Se il cancro è confinato alla prostata può essere trattato con la chirurgia o la radioterapia. Quando presenta metastasi nella fase sensibile agli ormoni, subentrano la terapia ormonale o la chemioterapia. Una nuova cura promettente ed efficace è la Darolutamide, un potente inibitore del recettore degli androgeni. Il farmaco ha ottenuto l’approvazione da parte della Commissione europea e diventerà a breve disponibile per medici e pazienti italiani.
“L’introduzione delle terapie mirate ha cambiato la storia della lotta a questo carcinoma – spiega Saverio Cinieri, presidente di Fondazione AIOM –. Fino a un decennio fa le opzioni terapeutiche per certe situazioni cliniche erano molto limitate. Oggi invece sono disponibili nuovi farmaci e una sequenza di più linee di trattamento”.
Darolutamide in arrivo per tumore alla prostata
“Successi su questo tumore sono emersi anche in un setting più precoce di malattia metastatica ormono-sensibile – sottolinea Marcello Tucci, direttore Oncologia del presidio ospedaliero Cardinal Massaia di Asti –. In questo sottogruppo di pazienti solo il 30% sopravvive a cinque anni dalla diagnosi. Nella maggioranza dei casi la patologia si evolve e diventa resistente alla castrazione.
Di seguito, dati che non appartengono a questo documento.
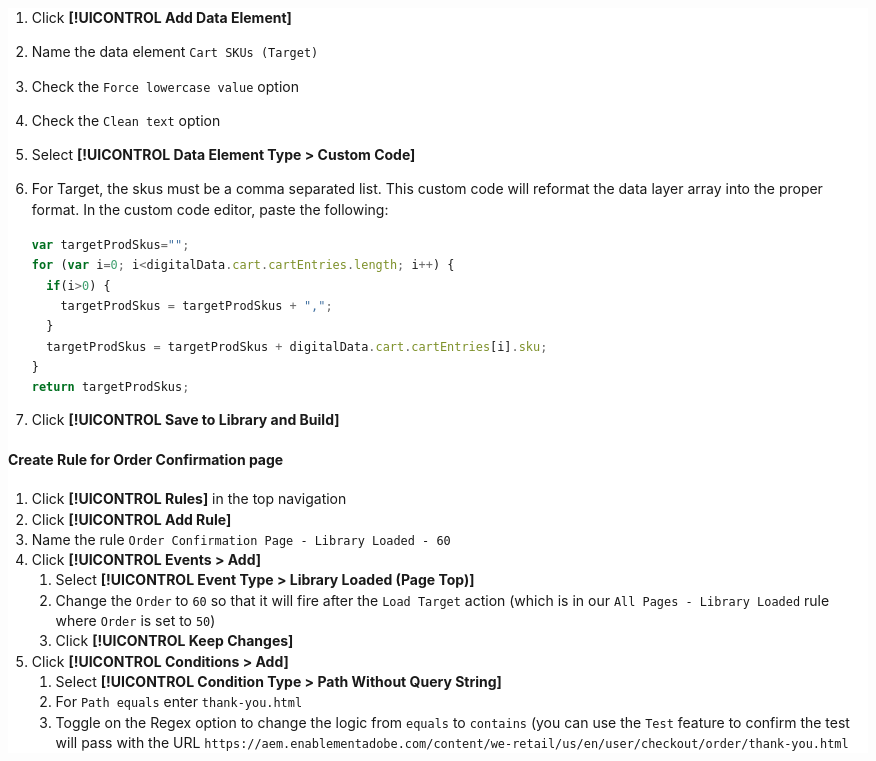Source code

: 1. Click **[!UICONTROL Add Data Element]**
1. Name the data element `Cart SKUs (Target)`
1. Check the `Force lowercase value` option
1. Check the `Clean text` option
1. Select **[!UICONTROL Data Element Type > Custom Code]**
1. For Target, the skus must be a comma separated list. This custom code will reformat the data layer array into the proper format. In the custom code editor, paste the following:

   ```javascript
   var targetProdSkus="";
   for (var i=0; i<digitalData.cart.cartEntries.length; i++) {
     if(i>0) {
       targetProdSkus = targetProdSkus + ",";
     }
     targetProdSkus = targetProdSkus + digitalData.cart.cartEntries[i].sku;
   }
   return targetProdSkus;
   ```

1. Click **[!UICONTROL Save to Library and Build]**

#### Create Rule for Order Confirmation page

1. Click **[!UICONTROL Rules]** in the top navigation
1. Click **[!UICONTROL Add Rule]**
1. Name the rule `Order Confirmation Page - Library Loaded - 60`
1. Click **[!UICONTROL Events > Add]**
   1. Select **[!UICONTROL Event Type > Library Loaded (Page Top)]**
   1. Change the `Order` to `60` so that it will fire after the `Load Target` action (which is in our `All Pages - Library Loaded` rule where `Order` is set to `50`)
   1. Click **[!UICONTROL Keep Changes]**
1. Click **[!UICONTROL Conditions > Add]**
   1. Select **[!UICONTROL Condition Type > Path Without Query String]**
   1. For `Path equals` enter `thank-you.html`
   1. Toggle on the Regex option to change the logic from `equals` to `contains` (you can use the `Test` feature to confirm the test will pass with the URL `https://aem.enablementadobe.com/content/we-retail/us/en/user/checkout/order/thank-you.html`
In altre parole, la terapia ormonale non provoca sufficienti benefici e si rendono assolutamente necessarie altre e più efficaci cure”.
“Una strategia che ha ulteriormente migliorato il controllo della malattia metastatica ormono-sensibile – aggiunge Tucci – è stata quella di utilizzare un inibitore orale del recettore degli androgeni di nuova generazione, come la Darolutamide, che, per esempio, ha dimostrato di ridurre del 32% il rischio di morte se somministrato insieme a terapia ormonale e chemioterapia”.
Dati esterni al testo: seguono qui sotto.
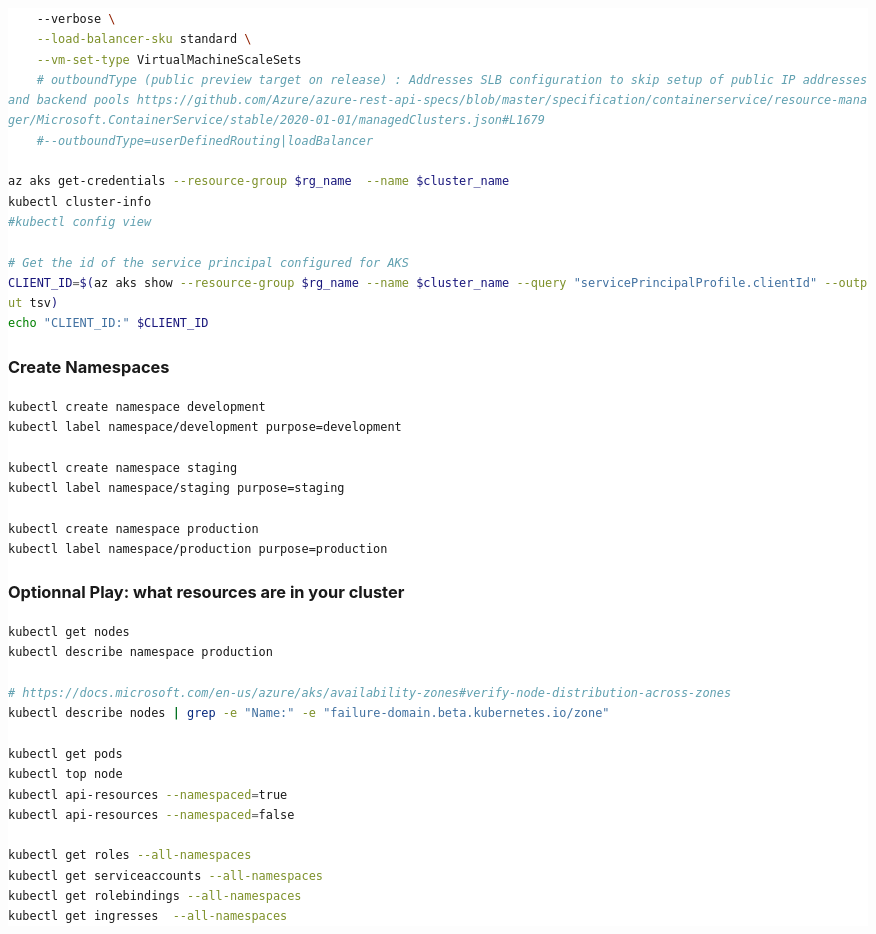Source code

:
 ```sh
    --verbose \
    --load-balancer-sku standard \
    --vm-set-type VirtualMachineScaleSets
    # outboundType (public preview target on release) : Addresses SLB configuration to skip setup of public IP addresses and backend pools https://github.com/Azure/azure-rest-api-specs/blob/master/specification/containerservice/resource-manager/Microsoft.ContainerService/stable/2020-01-01/managedClusters.json#L1679
    #--outboundType=userDefinedRouting|loadBalancer

az aks get-credentials --resource-group $rg_name  --name $cluster_name
kubectl cluster-info
#kubectl config view

# Get the id of the service principal configured for AKS
CLIENT_ID=$(az aks show --resource-group $rg_name --name $cluster_name --query "servicePrincipalProfile.clientId" --output tsv)
echo "CLIENT_ID:" $CLIENT_ID 
```

### Create Namespaces
```sh
kubectl create namespace development
kubectl label namespace/development purpose=development

kubectl create namespace staging
kubectl label namespace/staging purpose=staging

kubectl create namespace production
kubectl label namespace/production purpose=production
```

### Optionnal Play: what resources are in your cluster

```sh
kubectl get nodes
kubectl describe namespace production

# https://docs.microsoft.com/en-us/azure/aks/availability-zones#verify-node-distribution-across-zones
kubectl describe nodes | grep -e "Name:" -e "failure-domain.beta.kubernetes.io/zone"

kubectl get pods
kubectl top node
kubectl api-resources --namespaced=true
kubectl api-resources --namespaced=false

kubectl get roles --all-namespaces
kubectl get serviceaccounts --all-namespaces
kubectl get rolebindings --all-namespaces
kubectl get ingresses  --all-namespaces
```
“In Italia vivono con una diagnosi oltre 564mila uomini e il loro numero risulta più che raddoppiato rispetto a dieci anni fa – evidenzia Orazio Caffo, direttore dell’Unità operativa di Oncologia medica dell’Ospedale Santa Chiara di Trento –. Alla base di questi dati epidemiologici c’è anche la maggiore probabilità di individuare la malattia attraverso esami come il dosaggio del Psa o l’esame digitorettale. Inoltre, stiamo assistendo ad un invecchiamento generale della popolazione e alla sempre maggiore presenza di fattori di rischio”.
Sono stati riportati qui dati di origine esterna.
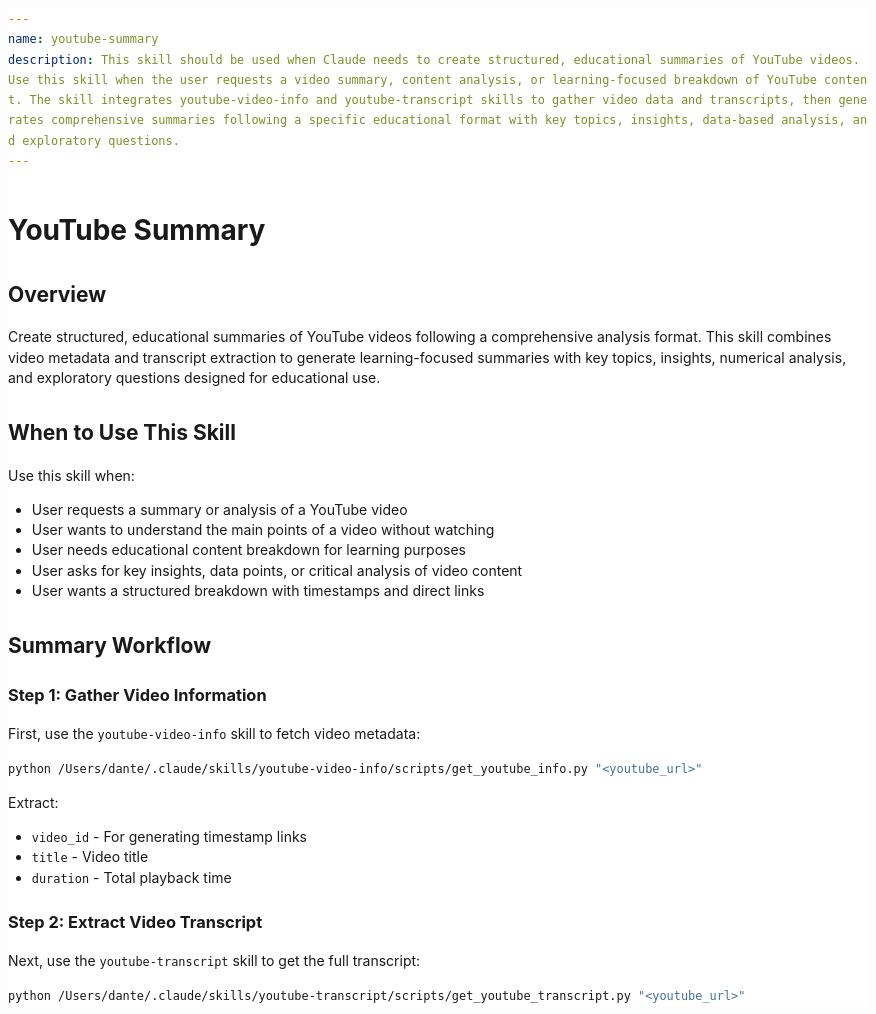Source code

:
 ```yaml
---
name: youtube-summary
description: This skill should be used when Claude needs to create structured, educational summaries of YouTube videos. Use this skill when the user requests a video summary, content analysis, or learning-focused breakdown of YouTube content. The skill integrates youtube-video-info and youtube-transcript skills to gather video data and transcripts, then generates comprehensive summaries following a specific educational format with key topics, insights, data-based analysis, and exploratory questions.
---
```


# YouTube Summary

## Overview

Create structured, educational summaries of YouTube videos following a comprehensive analysis format. This skill combines video metadata and transcript extraction to generate learning-focused summaries with key topics, insights, numerical analysis, and exploratory questions designed for educational use.

## When to Use This Skill

Use this skill when:
- User requests a summary or analysis of a YouTube video
- User wants to understand the main points of a video without watching
- User needs educational content breakdown for learning purposes
- User asks for key insights, data points, or critical analysis of video content
- User wants a structured breakdown with timestamps and direct links

## Summary Workflow

### Step 1: Gather Video Information

First, use the `youtube-video-info` skill to fetch video metadata:

```bash
python /Users/dante/.claude/skills/youtube-video-info/scripts/get_youtube_info.py "<youtube_url>"
```

Extract:
- `video_id` - For generating timestamp links
- `title` - Video title
- `duration` - Total playback time

### Step 2: Extract Video Transcript

Next, use the `youtube-transcript` skill to get the full transcript:

```bash
python /Users/dante/.claude/skills/youtube-transcript/scripts/get_youtube_transcript.py "<youtube_url>"
```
Per gli specialisti è essenziale la sorveglianza attiva, ovvero monitorare attentamente per cogliere qualsiasi tipo di mutazione della malattia e intervenire tempestivamente quando necessario e se ce n’è davvero bisogno. “L’approccio di sorveglianza attiva evita dei trattamenti inutili, con benefici per i pazienti – conclude Caffo –. Oggi ci sono dati evidenti che evidenziano come il ricorso alla sorveglianza attiva sia maggiore laddove sono operative delle équipe multidisciplinari per la presa in carico del paziente. Ciò dimostra l’importanza cruciale della gestione multidisciplinare, ovvero con la presenza di vari specialisti in squadra, anche dei pazienti con questo tipo di neoplasia”.